Sedici Comuni ammessi a finanziamento,183 interventi tra cui 73 opere pubbliche, con un finanziamento della Regione Lazio di 122,6 milioni di euro. Questo il primo bilancio tracciato dall’assessorato alle Attività produttive e da Sviluppo Lazio ad un anno dall’avvio del programma P.L.U.S. – Piani Locali e Urbani di Sviluppo – messo a punto dalla Regione Lazio utilizzando le risorse europee del POR FESR 2007-2013 (Asse V).

«Il programma relativo ai Piani Locali Urbani di Sviluppo – spiega l’Assessore Guido Fabiani – individua una serie di interventi sia infrastrutturali che a favore dell’inclusione sociale, oltre a misure di sostegno all’occupazione ed alle PMI, con l’obiettivo di rigenerare e rilanciare la crescita urbana in specifiche aree comunali ben definite».

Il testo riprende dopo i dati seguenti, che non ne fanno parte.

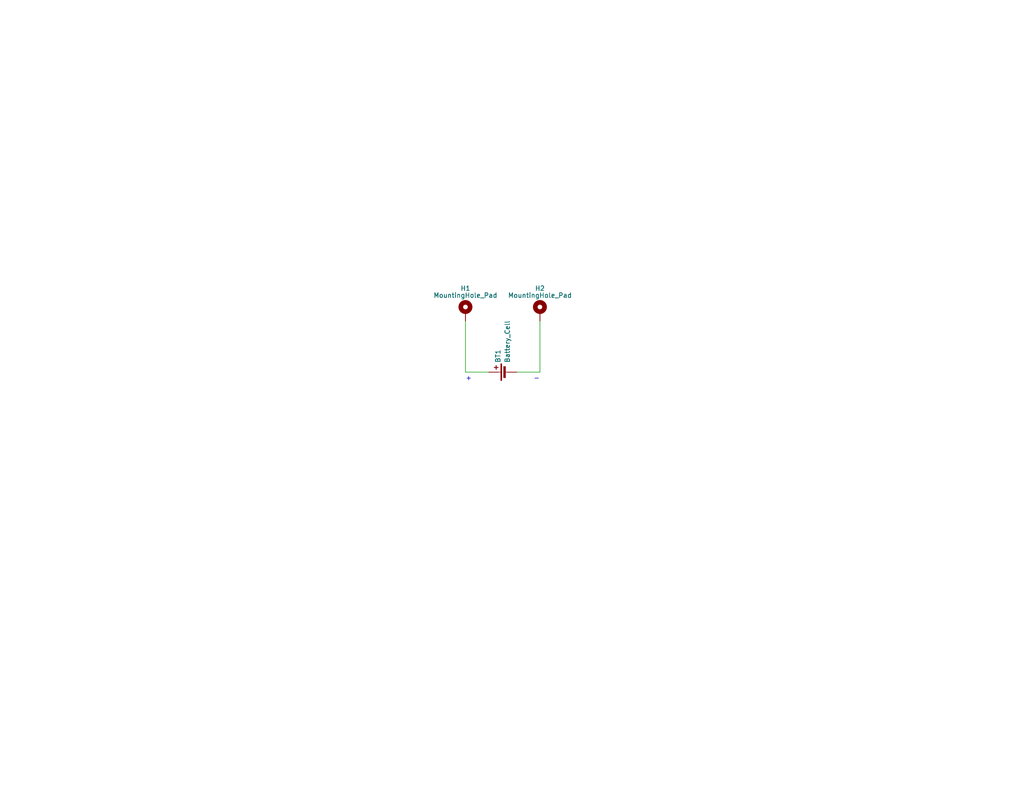
<source format=kicad_sch>
(kicad_sch
	(version 20231120)
	(generator "eeschema")
	(generator_version "8.0")
	(uuid "e2a6d289-45fb-47bd-99ef-abf8fb6e25da")
	(paper "A")
	(title_block
		(title "18650 Adapter for Maynuo M9812 DC Electronic Load ")
		(date "2024-06-11")
		(company "Perry Leumas")
	)
	
	(wire
		(pts
			(xy 127 101.6) (xy 127 87.63)
		)
		(stroke
			(width 0)
			(type default)
		)
		(uuid "126e5805-fa0c-4a4a-ac0d-ea6842fd0fca")
	)
	(wire
		(pts
			(xy 140.97 101.6) (xy 147.32 101.6)
		)
		(stroke
			(width 0)
			(type default)
		)
		(uuid "147a0444-7359-43f0-8086-2fd6667776a5")
	)
	(wire
		(pts
			(xy 147.32 101.6) (xy 147.32 87.63)
		)
		(stroke
			(width 0)
			(type default)
		)
		(uuid "8805e69f-d18c-4791-964b-28bd54d7c092")
	)
	(wire
		(pts
			(xy 127 101.6) (xy 133.35 101.6)
		)
		(stroke
			(width 0)
			(type default)
		)
		(uuid "ee67a009-8179-43a9-824a-8ef19b699c73")
	)
	(text "+"
		(exclude_from_sim no)
		(at 127 104.14 0)
		(effects
			(font
				(size 1.27 1.27)
			)
			(justify left bottom)
		)
		(uuid "1093b91e-6643-4fb3-b594-b7f91e1e9ddc")
	)
	(text "-"
		(exclude_from_sim no)
		(at 147.32 104.14 0)
		(effects
			(font
				(size 1.27 1.27)
			)
			(justify right bottom)
		)
		(uuid "37bc4a6a-a319-4e1f-a5bd-6f8d90956bd0")
	)
	(symbol
		(lib_id "Mechanical:MountingHole_Pad")
		(at 127 85.09 0)
		(unit 1)
		(exclude_from_sim no)
		(in_bom yes)
		(on_board yes)
		(dnp no)
		(uuid "4fd1b43c-d081-4e99-84ea-dbfdee956780")
		(property "Reference" "H1"
			(at 127 78.74 0)
			(effects
				(font
					(size 1.27 1.27)
				)
			)
		)
		(property "Value" "MountingHole_Pad"
			(at 127 80.645 0)
			(effects
				(font
					(size 1.27 1.27)
				)
			)
		)
		(property "Footprint" "MountingHole:MountingHole_6.4mm_M6_DIN965_Pad"
			(at 127 85.09 0)
			(effects
				(font
					(size 1.27 1.27)
				)
				(hide yes)
			)
		)
		(property "Datasheet" "~"
			(at 127 85.09 0)
			(effects
				(font
					(size 1.27 1.27)
				)
				(hide yes)
			)
		)
		(property "Description" ""
			(at 127 85.09 0)
			(effects
				(font
					(size 1.27 1.27)
				)
				(hide yes)
			)
		)
		(property "MPN" "~"
			(at 127 85.09 0)
			(effects
				(font
					(size 1.27 1.27)
				)
				(hide yes)
			)
		)
		(property "Manufacturer" "~"
			(at 127 85.09 0)
			(effects
				(font
					(size 1.27 1.27)
				)
				(hide yes)
			)
		)
		(property "Power" "~"
			(at 127 85.09 0)
			(effects
				(font
					(size 1.27 1.27)
				)
				(hide yes)
			)
		)
		(property "SPN" "~"
			(at 127 85.09 0)
			(effects
				(font
					(size 1.27 1.27)
				)
				(hide yes)
			)
		)
		(property "Supplier" "~"
			(at 127 85.09 0)
			(effects
				(font
					(size 1.27 1.27)
				)
				(hide yes)
			)
		)
		(property "Tolerance" "~"
			(at 127 85.09 0)
			(effects
				(font
					(size 1.27 1.27)
				)
				(hide yes)
			)
		)
		(property "Voltage" "~"
			(at 127 85.09 0)
			(effects
				(font
					(size 1.27 1.27)
				)
				(hide yes)
			)
		)
		(pin "1"
			(uuid "ccf853dd-bbfd-43ef-9d99-4eb2938bd9a1")
		)
		(instances
			(project "maynuo_banana_adapter"
				(path "/e2a6d289-45fb-47bd-99ef-abf8fb6e25da"
					(reference "H1")
					(unit 1)
				)
			)
		)
	)
	(symbol
		(lib_id "Mechanical:MountingHole_Pad")
		(at 147.32 85.09 0)
		(unit 1)
		(exclude_from_sim no)
		(in_bom yes)
		(on_board yes)
		(dnp no)
		(uuid "98375a2a-2904-4593-becf-c7e77d3ff26a")
		(property "Reference" "H2"
			(at 147.32 78.74 0)
			(effects
				(font
					(size 1.27 1.27)
				)
			)
		)
		(property "Value" "MountingHole_Pad"
			(at 147.32 80.645 0)
			(effects
				(font
					(size 1.27 1.27)
				)
			)
		)
		(property "Footprint" "MountingHole:MountingHole_6.4mm_M6_DIN965_Pad"
			(at 147.32 85.09 0)
			(effects
				(font
					(size 1.27 1.27)
				)
				(hide yes)
			)
		)
		(property "Datasheet" "~"
			(at 147.32 85.09 0)
			(effects
				(font
					(size 1.27 1.27)
				)
				(hide yes)
			)
		)
		(property "Description" ""
			(at 147.32 85.09 0)
			(effects
				(font
					(size 1.27 1.27)
				)
				(hide yes)
			)
		)
		(property "MPN" "~"
			(at 147.32 85.09 0)
			(effects
				(font
					(size 1.27 1.27)
				)
				(hide yes)
			)
		)
		(property "Manufacturer" "~"
			(at 147.32 85.09 0)
			(effects
				(font
					(size 1.27 1.27)
				)
				(hide yes)
			)
		)
		(property "Power" "~"
			(at 147.32 85.09 0)
			(effects
				(font
					(size 1.27 1.27)
				)
				(hide yes)
			)
		)
		(property "SPN" "~"
			(at 147.32 85.09 0)
			(effects
				(font
					(size 1.27 1.27)
				)
				(hide yes)
			)
		)
		(property "Supplier" "~"
			(at 147.32 85.09 0)
			(effects
				(font
					(size 1.27 1.27)
				)
				(hide yes)
			)
		)
		(property "Tolerance" "~"
			(at 147.32 85.09 0)
			(effects
				(font
					(size 1.27 1.27)
				)
				(hide yes)
			)
		)
		(property "Voltage" "~"
			(at 147.32 85.09 0)
			(effects
				(font
					(size 1.27 1.27)
				)
				(hide yes)
			)
		)
		(pin "1"
			(uuid "4909b9b8-af5f-45d4-b2e8-35177b003e03")
		)
		(instances
			(project "maynuo_banana_adapter"
				(path "/e2a6d289-45fb-47bd-99ef-abf8fb6e25da"
					(reference "H2")
					(unit 1)
				)
			)
		)
	)
	(symbol
		(lib_id "Device:Battery_Cell")
		(at 138.43 101.6 90)
		(unit 1)
		(exclude_from_sim no)
		(in_bom yes)
		(on_board yes)
		(dnp no)
		(uuid "aa8dea6a-5901-4e4c-ba2f-f099c88eb413")
		(property "Reference" "BT1"
			(at 135.89 99.06 0)
			(effects
				(font
					(size 1.27 1.27)
				)
				(justify left)
			)
		)
		(property "Value" "Battery_Cell"
			(at 138.43 99.06 0)
			(effects
				(font
					(size 1.27 1.27)
				)
				(justify left)
			)
		)
		(property "Footprint" "pl_Battery:18650_battery_holder_PCB_Pins"
			(at 136.906 101.6 90)
			(effects
				(font
					(size 1.27 1.27)
				)
				(hide yes)
			)
		)
		(property "Datasheet" "~"
			(at 136.906 101.6 90)
			(effects
				(font
					(size 1.27 1.27)
				)
				(hide yes)
			)
		)
		(property "Description" "Single-cell battery"
			(at 138.43 101.6 0)
			(effects
				(font
					(size 1.27 1.27)
				)
				(hide yes)
			)
		)
		(pin "2"
			(uuid "d10ccf83-3d3a-48d4-887a-4adb4723da67")
		)
		(pin "1"
			(uuid "ea0545a2-8785-4276-80fc-d88362b42654")
		)
		(instances
			(project ""
				(path "/e2a6d289-45fb-47bd-99ef-abf8fb6e25da"
					(reference "BT1")
					(unit 1)
				)
			)
		)
	)
	(sheet_instances
		(path "/"
			(page "1")
		)
	)
)

</source>
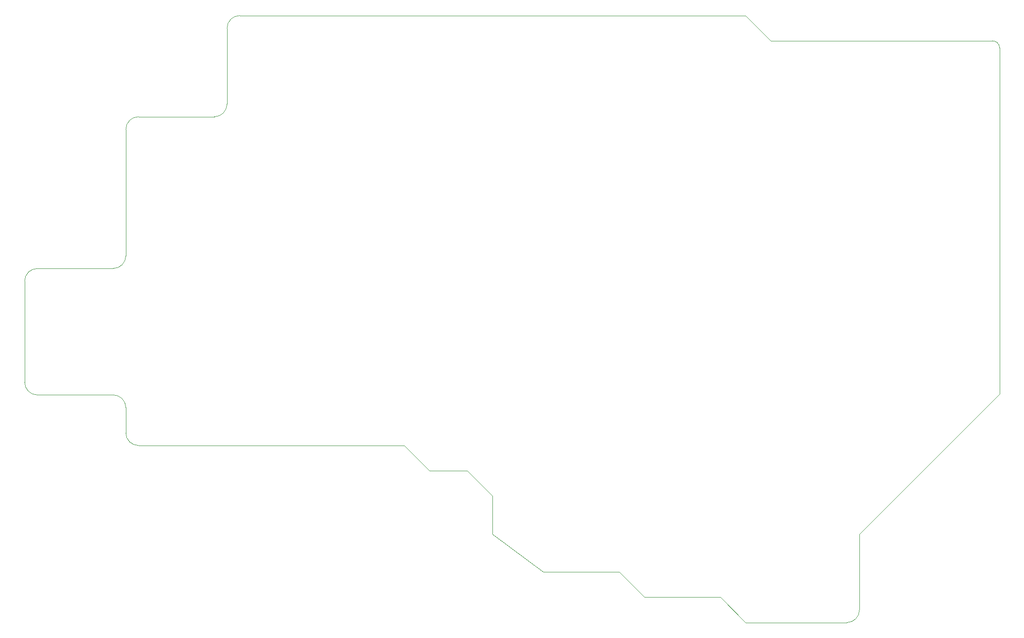
<source format=gm1>
%TF.GenerationSoftware,KiCad,Pcbnew,5.1.9*%
%TF.CreationDate,2021-04-06T00:25:38+02:00*%
%TF.ProjectId,splitkeeb - pro micros,73706c69-746b-4656-9562-202d2070726f,rev?*%
%TF.SameCoordinates,Original*%
%TF.FileFunction,Profile,NP*%
%FSLAX46Y46*%
G04 Gerber Fmt 4.6, Leading zero omitted, Abs format (unit mm)*
G04 Created by KiCad (PCBNEW 5.1.9) date 2021-04-06 00:25:38*
%MOMM*%
%LPD*%
G01*
G04 APERTURE LIST*
%TA.AperFunction,Profile*%
%ADD10C,0.100000*%
%TD*%
G04 APERTURE END LIST*
D10*
X228670670Y-109208640D02*
X228675669Y-109198640D01*
X223721920Y-114157390D02*
X228670670Y-109208640D01*
X227356574Y-42718634D02*
X185621920Y-42718634D01*
X228675669Y-44018641D02*
X228675669Y-109198640D01*
X227356574Y-42718635D02*
G75*
G02*
X228675669Y-44018641I9096J-1310005D01*
G01*
X116565670Y-118919890D02*
X66559420Y-118919890D01*
X66559420Y-118919890D02*
G75*
G02*
X64178170Y-116538640I0J2381250D01*
G01*
X61796920Y-109394890D02*
G75*
G02*
X64178170Y-111776140I0J-2381250D01*
G01*
X47509420Y-109394890D02*
G75*
G02*
X45128170Y-107013640I0J2381250D01*
G01*
X45128170Y-87963640D02*
G75*
G02*
X47509420Y-85582390I2381250J0D01*
G01*
X64178170Y-83201140D02*
G75*
G02*
X61796920Y-85582390I-2381250J0D01*
G01*
X83228170Y-54626140D02*
G75*
G02*
X80846920Y-57007390I-2381250J0D01*
G01*
X64178170Y-59388640D02*
G75*
G02*
X66559420Y-57007390I2381250J0D01*
G01*
X83228170Y-40338640D02*
G75*
G02*
X85609420Y-37957390I2381250J0D01*
G01*
X202290670Y-149876140D02*
G75*
G02*
X199909420Y-152257390I-2381250J0D01*
G01*
X121328170Y-123682390D02*
X116565670Y-118919890D01*
X128471920Y-123682390D02*
X121328170Y-123682390D01*
X133234420Y-128444890D02*
X128471920Y-123682390D01*
X133234420Y-135588640D02*
X133234420Y-128444890D01*
X142759420Y-142732390D02*
X133234420Y-135588640D01*
X221340670Y-116538640D02*
X223721920Y-114157390D01*
X202290670Y-135588640D02*
X221340670Y-116538640D01*
X202290670Y-149876140D02*
X202290670Y-135588640D01*
X180859420Y-152257390D02*
X199909420Y-152257390D01*
X176096920Y-147494890D02*
X180859420Y-152257390D01*
X161809420Y-147494890D02*
X176096920Y-147494890D01*
X157046920Y-142732390D02*
X161809420Y-147494890D01*
X142759420Y-142732390D02*
X157046920Y-142732390D01*
X64178170Y-111776140D02*
X64178170Y-116538640D01*
X47509420Y-109394890D02*
X61796920Y-109394890D01*
X45128170Y-87963640D02*
X45128170Y-107013640D01*
X61796920Y-85582390D02*
X47509420Y-85582390D01*
X64178170Y-59388640D02*
X64178170Y-83201140D01*
X80846920Y-57007390D02*
X66559420Y-57007390D01*
X83228170Y-40338640D02*
X83228170Y-54626140D01*
X87990670Y-37957390D02*
X85609420Y-37957390D01*
X180859420Y-37957390D02*
X185621920Y-42719890D01*
X87990670Y-37957390D02*
X180859420Y-37957390D01*
M02*

</source>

«In questo momento critico per il sistema produttivo e considerate le difficoltà per i Comuni di avviare opere pubbliche – prosegue Fabiani – il piano di opere messo in atto dalla Regione rappresenta una vera e propria “boccata d’ossigeno” per le imprese e per gli enti locali. Rispetto al passato la Regione è riuscita a ridurre in modo significativo i tempi delle procedure, fissando per i Comuni un rigido cronoprogramma di attuazione degli interventi, sia per non correre il rischio di perdere le risorse europee, sia per garantire a cittadini e imprese la rapida realizzazione e conclusione delle opere».

A Rieti sono in arrivo circa 6 milioni 629mila euro per la realizzazione di un ascensore pubblico e la riqualificazione degli spazi a via S. Pietro martire (circa1 milione 776mila euro), la riqualificazione di piazza cesare Battisti e di piazza Vittorio Emanuele II (circa 3 milioni 248mila euro), la riqualificazione di Largo Mariano Vittore (circa 1 milione 345 mila euro) e la riqualificazione e il riassetto della viabilità del Polo culturale S Lucia (circa 258mila euro).

Le amministrazioni comunali che rispetteranno i tempi di attuazione riceveranno una “premialità” in termini di risorse, che consentirà loro di portare a compimento i progetti non finanziati in precedenza per mancanza di copertura finanziaria.